Directions:
Give back each line of the listing precisely as written.
-- Study material follows --
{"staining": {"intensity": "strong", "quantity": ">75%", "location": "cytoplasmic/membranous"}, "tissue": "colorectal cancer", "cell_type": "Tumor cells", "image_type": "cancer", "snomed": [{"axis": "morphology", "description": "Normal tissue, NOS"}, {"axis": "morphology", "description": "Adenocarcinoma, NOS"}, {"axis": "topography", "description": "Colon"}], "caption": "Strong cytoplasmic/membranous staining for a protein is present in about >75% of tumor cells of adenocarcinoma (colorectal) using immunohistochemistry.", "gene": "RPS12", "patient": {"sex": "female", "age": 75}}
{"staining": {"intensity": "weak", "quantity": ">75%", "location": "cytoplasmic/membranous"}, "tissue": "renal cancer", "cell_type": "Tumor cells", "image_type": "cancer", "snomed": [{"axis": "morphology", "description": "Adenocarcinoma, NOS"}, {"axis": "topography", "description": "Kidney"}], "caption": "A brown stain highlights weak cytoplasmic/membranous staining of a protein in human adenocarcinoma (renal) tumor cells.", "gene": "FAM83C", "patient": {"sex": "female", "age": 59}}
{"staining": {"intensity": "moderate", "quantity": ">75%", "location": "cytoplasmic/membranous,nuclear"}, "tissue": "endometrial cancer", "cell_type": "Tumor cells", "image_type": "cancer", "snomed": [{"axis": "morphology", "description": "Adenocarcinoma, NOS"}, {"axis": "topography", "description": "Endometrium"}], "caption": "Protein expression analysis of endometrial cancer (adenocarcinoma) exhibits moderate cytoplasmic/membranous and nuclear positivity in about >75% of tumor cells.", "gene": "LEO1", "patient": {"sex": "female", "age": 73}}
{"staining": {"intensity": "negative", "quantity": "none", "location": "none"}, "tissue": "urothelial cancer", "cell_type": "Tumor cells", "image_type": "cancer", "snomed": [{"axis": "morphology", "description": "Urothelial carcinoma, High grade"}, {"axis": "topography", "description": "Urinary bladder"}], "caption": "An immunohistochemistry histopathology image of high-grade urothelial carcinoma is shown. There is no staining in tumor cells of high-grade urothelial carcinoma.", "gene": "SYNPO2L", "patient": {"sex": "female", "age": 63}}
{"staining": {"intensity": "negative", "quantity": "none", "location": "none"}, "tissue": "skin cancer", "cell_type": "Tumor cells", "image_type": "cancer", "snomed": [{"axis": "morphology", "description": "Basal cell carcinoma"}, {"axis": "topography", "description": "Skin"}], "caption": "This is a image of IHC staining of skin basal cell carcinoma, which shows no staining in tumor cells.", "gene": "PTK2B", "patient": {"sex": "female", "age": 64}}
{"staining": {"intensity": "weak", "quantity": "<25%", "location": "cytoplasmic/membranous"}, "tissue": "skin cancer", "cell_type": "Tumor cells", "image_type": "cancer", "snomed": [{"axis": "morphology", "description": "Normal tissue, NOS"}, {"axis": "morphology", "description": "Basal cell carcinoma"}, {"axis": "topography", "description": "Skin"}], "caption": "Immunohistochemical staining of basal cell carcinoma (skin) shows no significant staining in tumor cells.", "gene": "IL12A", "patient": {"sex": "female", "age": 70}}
-- Study material concluded --
Task response:
{"staining": {"intensity": "strong", "quantity": ">75%", "location": "cytoplasmic/membranous"}, "tissue": "colorectal cancer", "cell_type": "Tumor cells", "image_type": "cancer", "snomed": [{"axis": "morphology", "description": "Normal tissue, NOS"}, {"axis": "morphology", "description": "Adenocarcinoma, NOS"}, {"axis": "topography", "description": "Colon"}], "caption": "Strong cytoplasmic/membranous staining for a protein is present in about >75% of tumor cells of adenocarcinoma (colorectal) using immunohistochemistry.", "gene": "RPS12", "patient": {"sex": "female", "age": 75}}
{"staining": {"intensity": "weak", "quantity": ">75%", "location": "cytoplasmic/membranous"}, "tissue": "renal cancer", "cell_type": "Tumor cells", "image_type": "cancer", "snomed": [{"axis": "morphology", "description": "Adenocarcinoma, NOS"}, {"axis": "topography", "description": "Kidney"}], "caption": "A brown stain highlights weak cytoplasmic/membranous staining of a protein in human adenocarcinoma (renal) tumor cells.", "gene": "FAM83C", "patient": {"sex": "female", "age": 59}}
{"staining": {"intensity": "moderate", "quantity": ">75%", "location": "cytoplasmic/membranous,nuclear"}, "tissue": "endometrial cancer", "cell_type": "Tumor cells", "image_type": "cancer", "snomed": [{"axis": "morphology", "description": "Adenocarcinoma, NOS"}, {"axis": "topography", "description": "Endometrium"}], "caption": "Protein expression analysis of endometrial cancer (adenocarcinoma) exhibits moderate cytoplasmic/membranous and nuclear positivity in about >75% of tumor cells.", "gene": "LEO1", "patient": {"sex": "female", "age": 73}}
{"staining": {"intensity": "negative", "quantity": "none", "location": "none"}, "tissue": "urothelial cancer", "cell_type": "Tumor cells", "image_type": "cancer", "snomed": [{"axis": "morphology", "description": "Urothelial carcinoma, High grade"}, {"axis": "topography", "description": "Urinary bladder"}], "caption": "An immunohistochemistry histopathology image of high-grade urothelial carcinoma is shown. There is no staining in tumor cells of high-grade urothelial carcinoma.", "gene": "SYNPO2L", "patient": {"sex": "female", "age": 63}}
{"staining": {"intensity": "negative", "quantity": "none", "location": "none"}, "tissue": "skin cancer", "cell_type": "Tumor cells", "image_type": "cancer", "snomed": [{"axis": "morphology", "description": "Basal cell carcinoma"}, {"axis": "topography", "description": "Skin"}], "caption": "This is a image of IHC staining of skin basal cell carcinoma, which shows no staining in tumor cells.", "gene": "PTK2B", "patient": {"sex": "female", "age": 64}}
{"staining": {"intensity": "weak", "quantity": "<25%", "location": "cytoplasmic/membranous"}, "tissue": "skin cancer", "cell_type": "Tumor cells", "image_type": "cancer", "snomed": [{"axis": "morphology", "description": "Normal tissue, NOS"}, {"axis": "morphology", "description": "Basal cell carcinoma"}, {"axis": "topography", "description": "Skin"}], "caption": "Immunohistochemical staining of basal cell carcinoma (skin) shows no significant staining in tumor cells.", "gene": "IL12A", "patient": {"sex": "female", "age": 70}}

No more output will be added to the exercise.